What is BMI?

The BMI or Body Mass Index is a simple measurement calculated by dividing your weight by your height squared. It is a quick and easy measure of your health and risk of chronic disease. BMI determines whether someone is underweight, overweight, obese or at a healthy weight in relation to their height. As weight increases or decreases out of the healthy weight range, it can increase the risk of health problems.

Check your body mass index now with our easy to use calculator. Remember to enter your height in centimetres and your weight in kilograms.

While it is less accurate for people under 18, pregnant women and highly trained athletes (who often have a high body mass index because of muscularity rather than body fat), it is a reliable measure of your overall health. While it is purely an indicator, it is an excellent starting point for a discussion around dietary interventions with an Accredited Practising Dietitian.

What do the results mean?

Underweight BMI


BMI: < 18.5

Healthy Weight BMI


BMI: 18.5 – 25.0

OverWeight BMI


BMI: 25.0 – 30.0

Obese BMI


BMI: > 30

The results show your BMI category and the normal weight range for a body mass index of 18.5 to 25. If your BMI is above 25 you should generally consider losing some weight while if the BMI is below 18.5, you need to consider gaining some weight. These results should be discussed with your dietitian or medical practitioner before taking much action as body mass index should be considered with a range of other factors.

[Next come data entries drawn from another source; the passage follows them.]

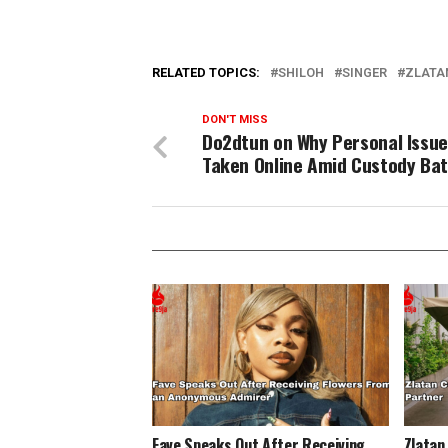
RELATED TOPICS:
SHILOH
SINGER
ZLATA
DON'T MISS
Do2dtun on Why Personal Issue
Taken Online Amid Custody Bat
Fave Speaks Out After Receiving
Zlatan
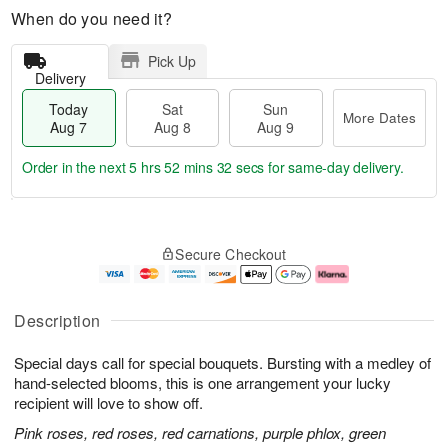
When do you need it?
Pick Up
Delivery
Today
Sat
Sun
More Dates
Aug 7
Aug 8
Aug 9
Order in the next
5 hrs 52 mins 31 secs
for same-day delivery.
T
M
o
S
S
o
Secure Checkout
d
a
u
r
a
t
n
e
y
A
A
D
A
u
u
a
Description
u
g
g
t
g
8
9
e
Special days call for special bouquets. Bursting with a medley of
7
s
hand-selected blooms, this is one arrangement your lucky
recipient will love to show off.
Pink roses, red roses, red carnations, purple phlox, green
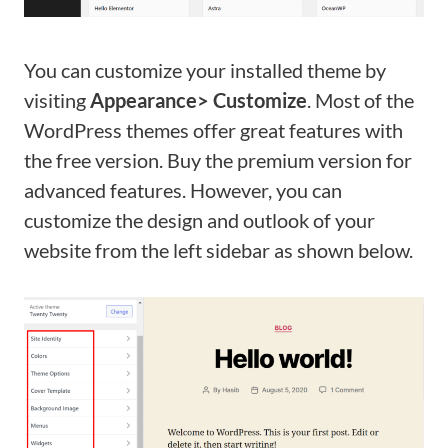
You can customize your installed theme by
visiting
Appearance> Customize
. Most of the
WordPress themes offer great features with
the free version. Buy the premium version for
advanced features. However, you can
customize the design and outlook of your
website from the left sidebar as shown below.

There is an increased risk for a number of health conditions related to being overweight and obese. These include Type 2 diabetes, stroke, coronary heart disease, respiratory issues, cancer, arthritis, hypertension and sleep apnea. Three other strong indicators of such issues are waist circumference, high blood pressure and lack of physical activity. If you have any concerns, these should be discussed further with a Healthier You dietitian.

The risk of a number of these diseases can be significantly reduced by maintaining a healthy weight, eating a well-balanced diet and exercising regularly.

Studies show that even small amounts of weight loss notably lower your risk of Type 2 diabetes, heart disease and stroke.